(Entries shown)
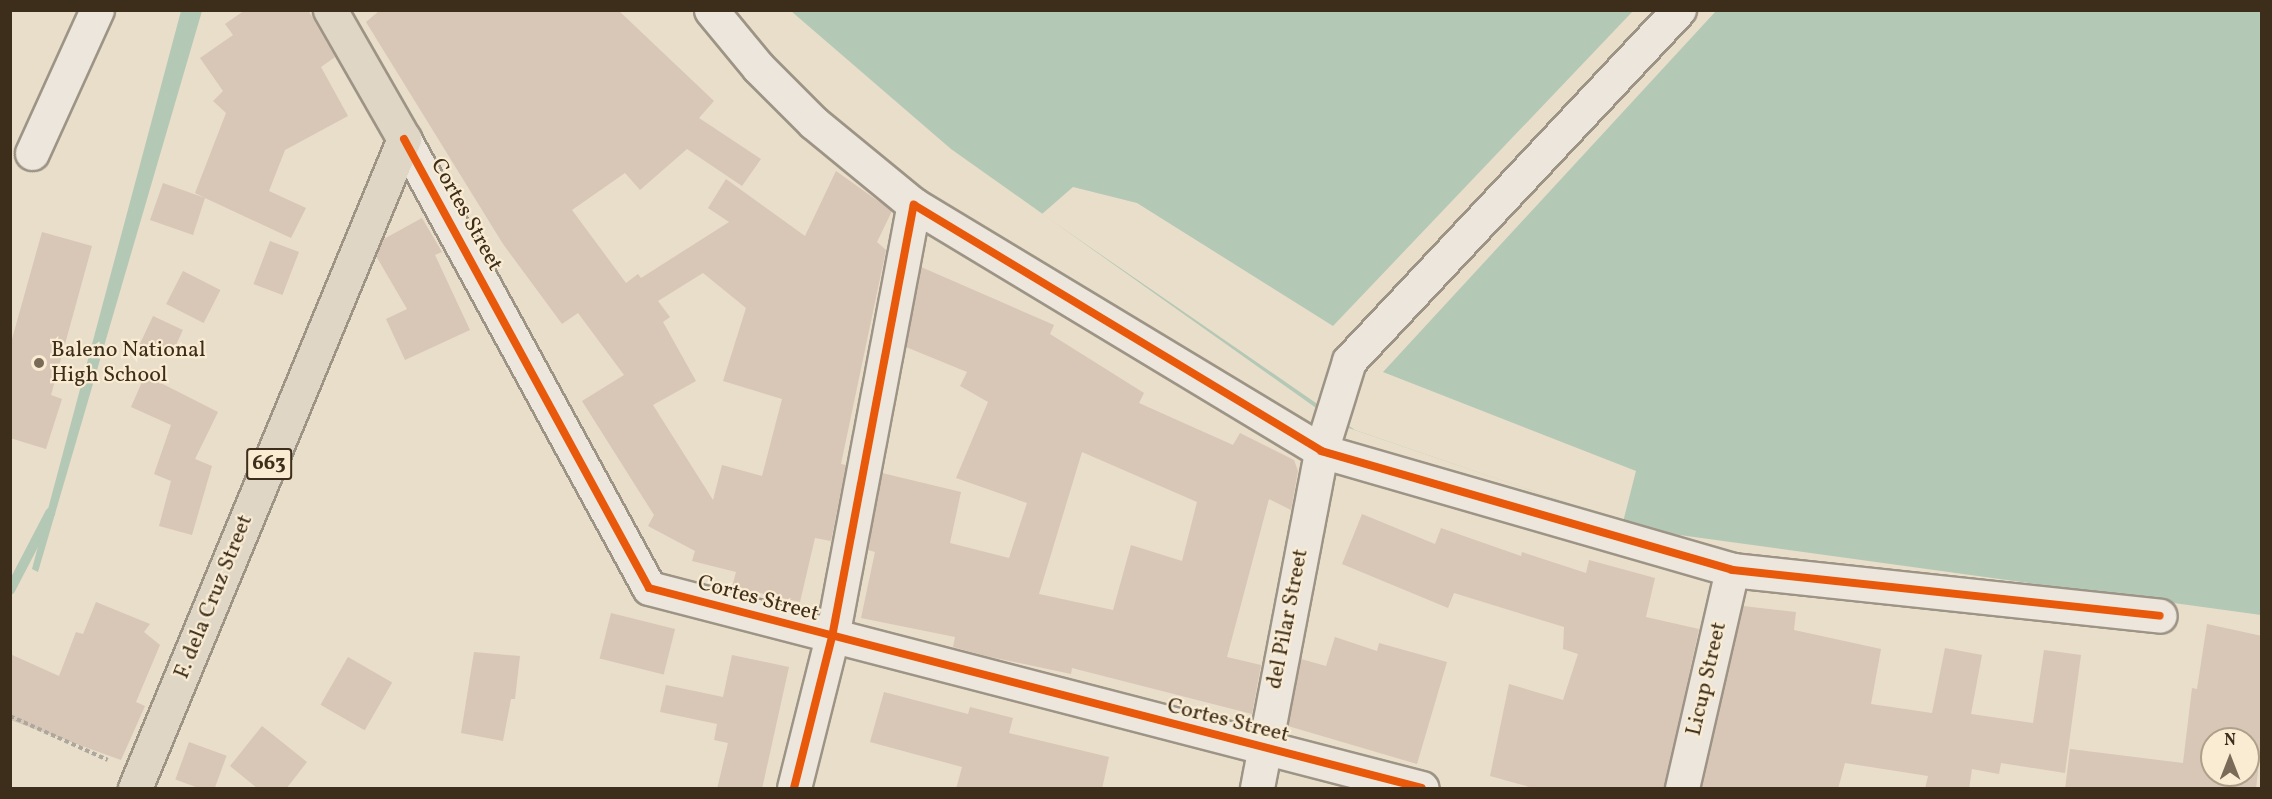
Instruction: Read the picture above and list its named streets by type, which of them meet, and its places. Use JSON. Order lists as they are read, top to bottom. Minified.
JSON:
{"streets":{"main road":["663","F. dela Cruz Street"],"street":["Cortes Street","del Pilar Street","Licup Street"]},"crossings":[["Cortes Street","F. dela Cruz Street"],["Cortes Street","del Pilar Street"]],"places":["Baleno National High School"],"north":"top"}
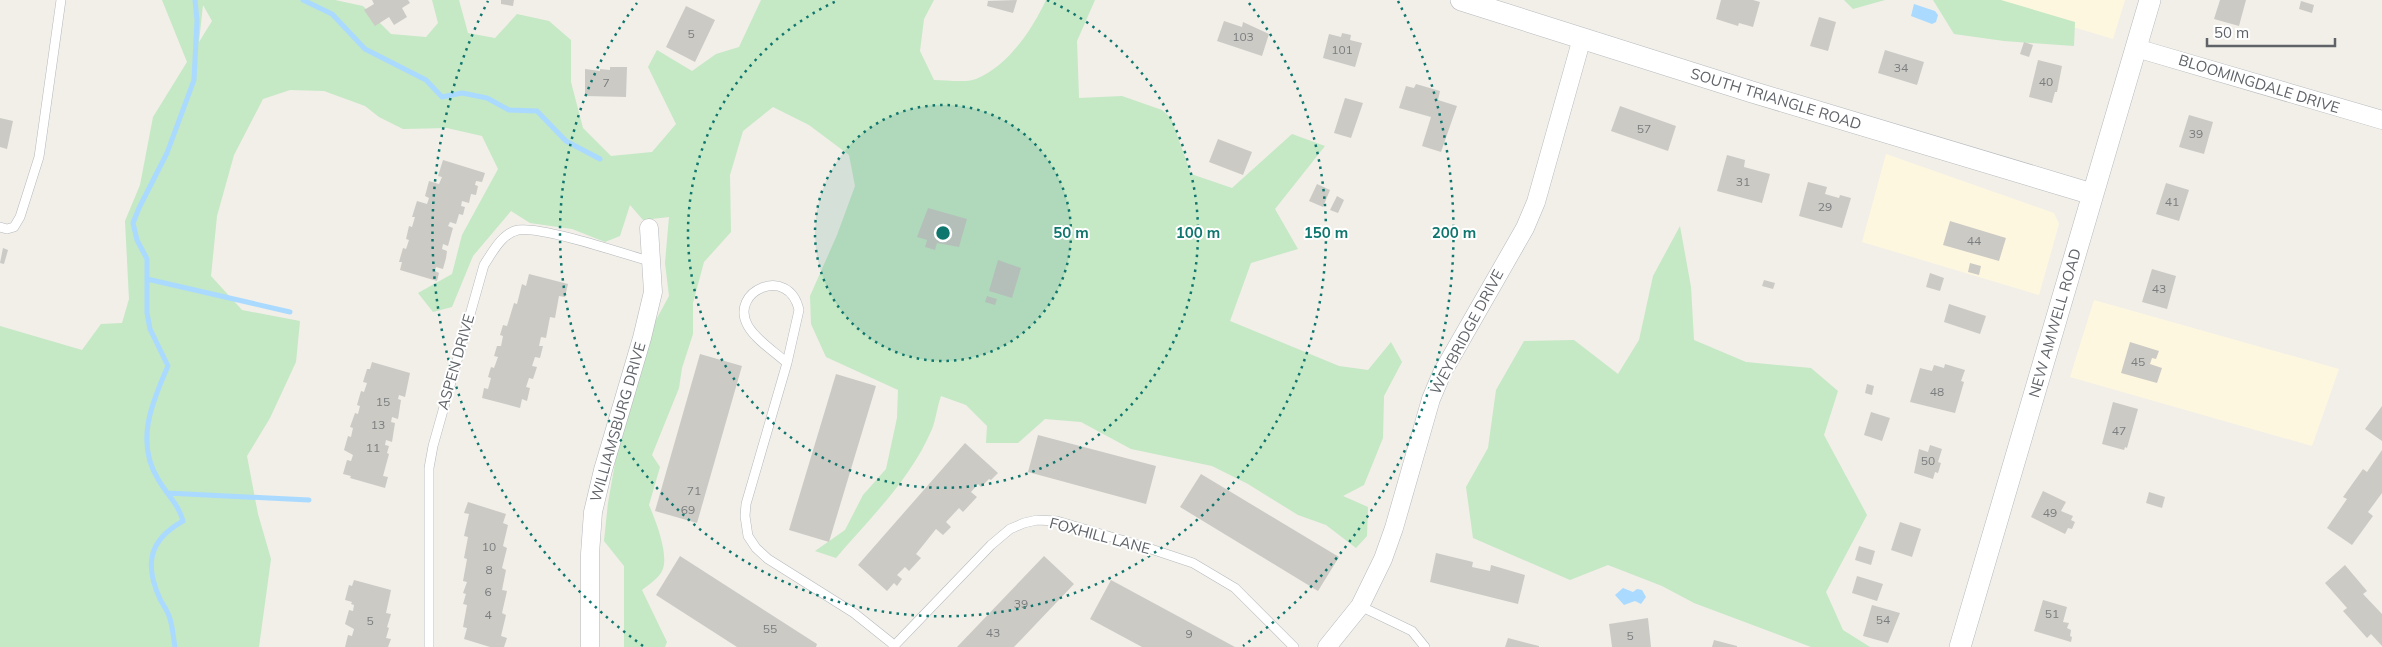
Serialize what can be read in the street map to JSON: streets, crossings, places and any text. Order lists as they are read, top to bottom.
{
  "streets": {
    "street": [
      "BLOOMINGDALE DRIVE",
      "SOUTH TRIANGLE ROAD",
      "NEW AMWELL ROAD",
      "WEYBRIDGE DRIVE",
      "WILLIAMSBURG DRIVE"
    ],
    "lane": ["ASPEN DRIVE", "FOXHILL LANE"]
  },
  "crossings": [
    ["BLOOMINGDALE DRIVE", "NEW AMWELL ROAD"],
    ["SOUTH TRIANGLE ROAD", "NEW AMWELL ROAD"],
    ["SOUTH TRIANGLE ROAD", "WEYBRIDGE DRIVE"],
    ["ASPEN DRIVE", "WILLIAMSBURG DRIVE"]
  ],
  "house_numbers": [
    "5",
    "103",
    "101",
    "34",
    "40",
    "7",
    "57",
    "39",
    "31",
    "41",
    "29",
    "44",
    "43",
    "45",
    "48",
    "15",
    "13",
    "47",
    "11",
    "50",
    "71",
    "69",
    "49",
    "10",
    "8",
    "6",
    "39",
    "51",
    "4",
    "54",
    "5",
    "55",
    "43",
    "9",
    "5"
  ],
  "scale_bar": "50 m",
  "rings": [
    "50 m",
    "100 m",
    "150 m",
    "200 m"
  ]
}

(Work order) The reply must consist of the complete listing, reproduced exactly, with no images.

(Output for this exercise)
Instruction: Read the picture above and list its named streets by type, which of them meet, and its places. Use JSON. Order lists as they are read, top to bottom. Minified.
JSON:
{"streets":{"main road":["663","F. dela Cruz Street"],"street":["Cortes Street","del Pilar Street","Licup Street"]},"crossings":[["Cortes Street","F. dela Cruz Street"],["Cortes Street","del Pilar Street"]],"places":["Baleno National High School"],"north":"top"}
Serialize what can be read in the street map to JSON: streets, crossings, places and any text. Order lists as they are read, top to bottom.
{
  "streets": {
    "street": [
      "BLOOMINGDALE DRIVE",
      "SOUTH TRIANGLE ROAD",
      "NEW AMWELL ROAD",
      "WEYBRIDGE DRIVE",
      "WILLIAMSBURG DRIVE"
    ],
    "lane": ["ASPEN DRIVE", "FOXHILL LANE"]
  },
  "crossings": [
    ["BLOOMINGDALE DRIVE", "NEW AMWELL ROAD"],
    ["SOUTH TRIANGLE ROAD", "NEW AMWELL ROAD"],
    ["SOUTH TRIANGLE ROAD", "WEYBRIDGE DRIVE"],
    ["ASPEN DRIVE", "WILLIAMSBURG DRIVE"]
  ],
  "house_numbers": [
    "5",
    "103",
    "101",
    "34",
    "40",
    "7",
    "57",
    "39",
    "31",
    "41",
    "29",
    "44",
    "43",
    "45",
    "48",
    "15",
    "13",
    "47",
    "11",
    "50",
    "71",
    "69",
    "49",
    "10",
    "8",
    "6",
    "39",
    "51",
    "4",
    "54",
    "5",
    "55",
    "43",
    "9",
    "5"
  ],
  "scale_bar": "50 m",
  "rings": [
    "50 m",
    "100 m",
    "150 m",
    "200 m"
  ]
}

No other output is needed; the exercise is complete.